### EXERCISE DETAILS
Nothing but the lines from the one containing "14: (194, 246)" through the last line of the data below should be returned, each exactly as it stands, pictures excluded.

### EXTRACTED ENTRIES
-------------------------

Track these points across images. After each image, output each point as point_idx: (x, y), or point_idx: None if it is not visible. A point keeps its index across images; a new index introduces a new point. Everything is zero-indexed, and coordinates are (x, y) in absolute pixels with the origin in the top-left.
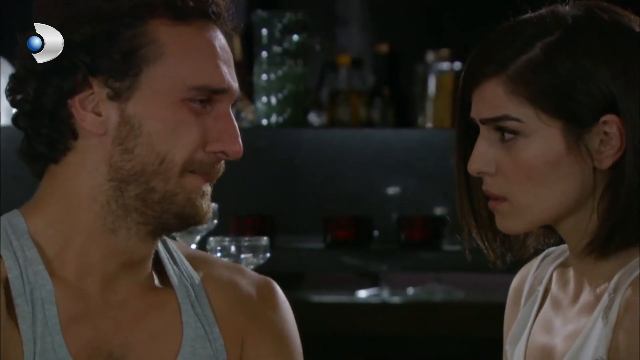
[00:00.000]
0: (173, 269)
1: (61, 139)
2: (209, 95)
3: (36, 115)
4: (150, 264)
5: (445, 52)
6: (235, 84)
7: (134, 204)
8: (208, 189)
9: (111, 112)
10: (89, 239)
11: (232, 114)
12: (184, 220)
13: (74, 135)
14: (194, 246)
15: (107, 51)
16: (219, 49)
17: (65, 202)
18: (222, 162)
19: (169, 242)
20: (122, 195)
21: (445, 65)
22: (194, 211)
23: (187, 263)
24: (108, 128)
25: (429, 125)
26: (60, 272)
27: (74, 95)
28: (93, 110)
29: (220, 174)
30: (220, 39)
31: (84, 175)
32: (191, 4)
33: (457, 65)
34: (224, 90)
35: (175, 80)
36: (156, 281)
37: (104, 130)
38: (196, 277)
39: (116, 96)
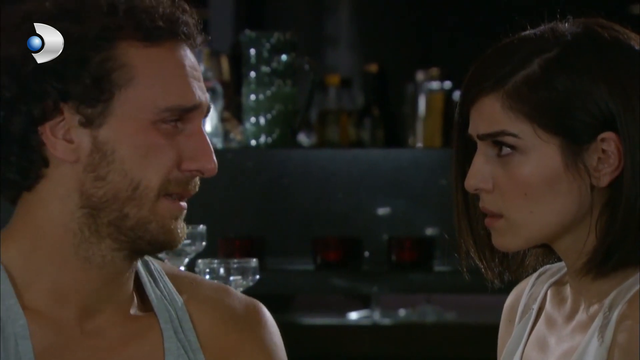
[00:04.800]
0: (154, 292)
1: (32, 167)
2: (180, 115)
3: (5, 143)
4: (130, 288)
5: (435, 71)
6: (205, 97)
7: (106, 230)
8: (183, 211)
9: (83, 139)
10: (62, 267)
11: (203, 129)
12: (158, 247)
13: (45, 163)
14: (182, 268)
15: (78, 76)
16: (188, 68)
17: (38, 230)
18: (197, 178)
19: (153, 262)
20: (95, 222)
21: (435, 85)
22: (168, 237)
23: (170, 285)
24: (80, 155)
25: (419, 145)
26: (34, 304)
27: (44, 122)
28: (64, 137)
29: (196, 190)
30: (189, 57)
31: (56, 203)
32: (161, 24)
33: (447, 84)
34: (196, 107)
35: (146, 103)
36: (137, 307)
37: (76, 158)
38: (179, 300)
39: (88, 123)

-------------------------

### ANSWER BOX
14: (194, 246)
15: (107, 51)
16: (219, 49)
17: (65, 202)
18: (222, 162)
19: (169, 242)
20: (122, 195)
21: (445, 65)
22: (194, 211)
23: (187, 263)
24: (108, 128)
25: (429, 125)
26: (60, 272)
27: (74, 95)
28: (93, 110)
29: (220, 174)
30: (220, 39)
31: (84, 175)
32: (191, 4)
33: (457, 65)
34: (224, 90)
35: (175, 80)
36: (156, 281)
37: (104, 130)
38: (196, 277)
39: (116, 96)
[00:04.800]
0: (154, 292)
1: (32, 167)
2: (180, 115)
3: (5, 143)
4: (130, 288)
5: (435, 71)
6: (205, 97)
7: (106, 230)
8: (183, 211)
9: (83, 139)
10: (62, 267)
11: (203, 129)
12: (158, 247)
13: (45, 163)
14: (182, 268)
15: (78, 76)
16: (188, 68)
17: (38, 230)
18: (197, 178)
19: (153, 262)
20: (95, 222)
21: (435, 85)
22: (168, 237)
23: (170, 285)
24: (80, 155)
25: (419, 145)
26: (34, 304)
27: (44, 122)
28: (64, 137)
29: (196, 190)
30: (189, 57)
31: (56, 203)
32: (161, 24)
33: (447, 84)
34: (196, 107)
35: (146, 103)
36: (137, 307)
37: (76, 158)
38: (179, 300)
39: (88, 123)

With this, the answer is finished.